What is a Cartesian decision theory? Googling it brings up a bunch of stuff about Descartes and Cartesian stuff in mathematics, but your comment is the only result that mentions decision theories.
By "Cartesian" decision theory, I mean the kind that is standard outside LW, where the decision process that makes the decision is not part of the model of the world. The epitome of this is AIXI (or actually even better, its computable cousin, AIXI-tl), and I think discussions of AIXI are where I got the word "Cartesian" from in this context: AIXI is considering complete models of the whole outside world, but doesn't understand that it's own computations are produced by part of that world, so that e.g. it would be a bad idea to drop a hammer on its own head. This would make more sense if AIXI's sensory input were radioed from the physical world into the Great Outer Beyond of souls, free will, and infinite computing power, and AIXI then radioed back the actions it wants to take, but there were no other interactions between the two worlds -- hence the word "Cartesian", as in Cartesian dualism.
So in the context under discussion here, a "world" is a full specification of the laws of physics and the full current physical state of the universe -- from which you can compute all that will happen in the future... except that you additionally need to know the input that will get radioed in from the Outer Beyond, specified by your strategy.
So it is a description rather than a name.
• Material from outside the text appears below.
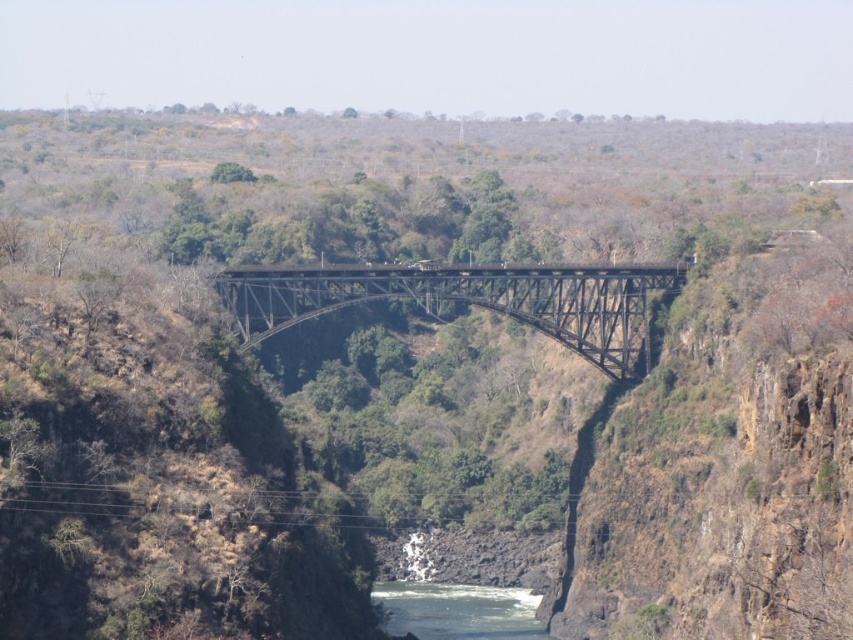
Does point (497, 278) lie in front of point (537, 621)?

No, it is behind (537, 621).

In order to click on black metal bridge at center in this screenshot , I will do `click(469, 301)`.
Thank you.
One should note the origin of the phrase: Eddie Izzard's Cake Or Death sketch, about how the Church of England isn't very good at extremism.
Yep - linked to in the post.
I'd summarise the results of your post, just to check my understanding and to allow myself to be corrected.
The utility function of a value-learning agent will change as it encounters evidence, and depending on its actions.
This is a good ideal yet we should note two traps with this approach:
1) if an agent uses its current utility function to evaluate future actions, then it will avoid learning a different utility function - because a change in utility function will cause the agent to behave poorly based on its current standard (i.e. goal preservation from Omohundro's AI Drives)
2) So suppose that the agent uses its future utility function to evaluate its future decisions. Then, in a bad case, it will choose to learn the utility function that is the easiest. The bad case is that the agent thinks that certain actions will change its utility function in a predictable way. i.e. if E[p(U=u_1 | a)] != p(U=u_1). So we must enforce this axiom of probability E[p(U=u_1 | a)] == p(U=u_1) to prevent the agent from assigning itself an easy utility function.
Nothing new here, just carrying on explaining my understanding in case it helps others:
Following on from (2): in the simple case where the AI can ask the advisor or not, we want the expected utility after asking to also be used to evaluate the case where the AI doesn’t ask. i.e.
E[p(C=u1 | A="don't ask")] := E[p(C=u_1 | A="ask"] (:= is assignment; C is the correct utility function)
So we'll renormalise the probability of each utility function in the "don't ask" scenario.
A more complex case arises where there multiple actions cause changes in the utility function, e.g. if there are a bunch of different advisors. In these more complex cases, it's not so useful to think about a direction of assignment. The more useful model for what's going on is that the agent must have a distribution over C that is updated when it gets a different model of what the advisors will say.
Basically, requiring the agent to update its distribution over utility functions in a way that obeys the axioms of probability will prevent the agent from sliding toward the utility functions that are easiest to fulfil.